**Work item:** From the entries below, retype only the lines from the one with "tilt_deg: -13.5" through the one with "f_number: 1.8", exactly as written.
(Beginning of Supplied records)
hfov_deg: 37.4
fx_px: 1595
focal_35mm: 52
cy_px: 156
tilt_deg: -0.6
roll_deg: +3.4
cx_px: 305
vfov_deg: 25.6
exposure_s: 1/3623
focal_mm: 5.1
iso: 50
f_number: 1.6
(End of Supplied records)
(Beginning of Supplied records)
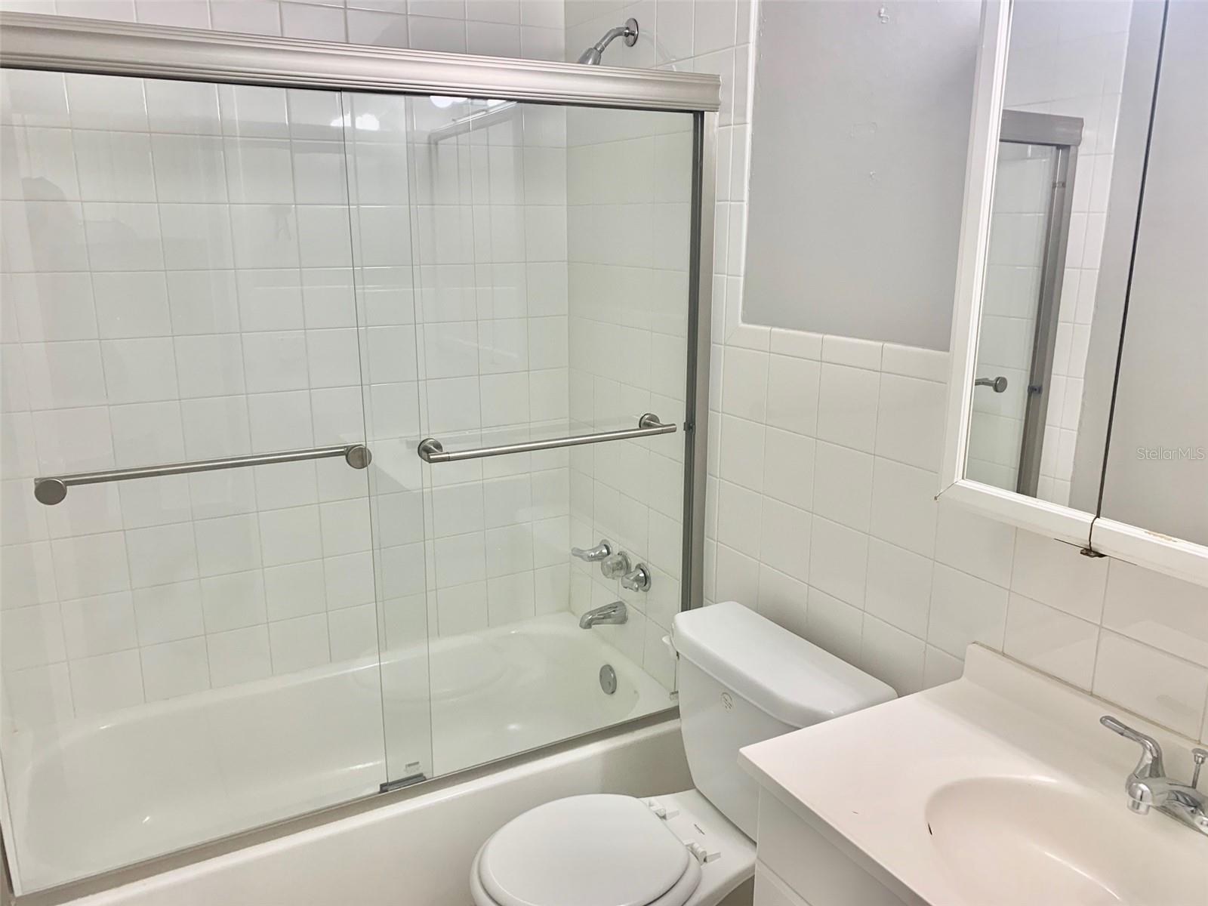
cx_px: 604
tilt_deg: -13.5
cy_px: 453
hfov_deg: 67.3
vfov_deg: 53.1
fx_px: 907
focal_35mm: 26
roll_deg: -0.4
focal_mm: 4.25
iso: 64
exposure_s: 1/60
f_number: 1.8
(End of Supplied records)
**Answer to this exercise:**
tilt_deg: -13.5
cy_px: 453
hfov_deg: 67.3
vfov_deg: 53.1
fx_px: 907
focal_35mm: 26
roll_deg: -0.4
focal_mm: 4.25
iso: 64
exposure_s: 1/60
f_number: 1.8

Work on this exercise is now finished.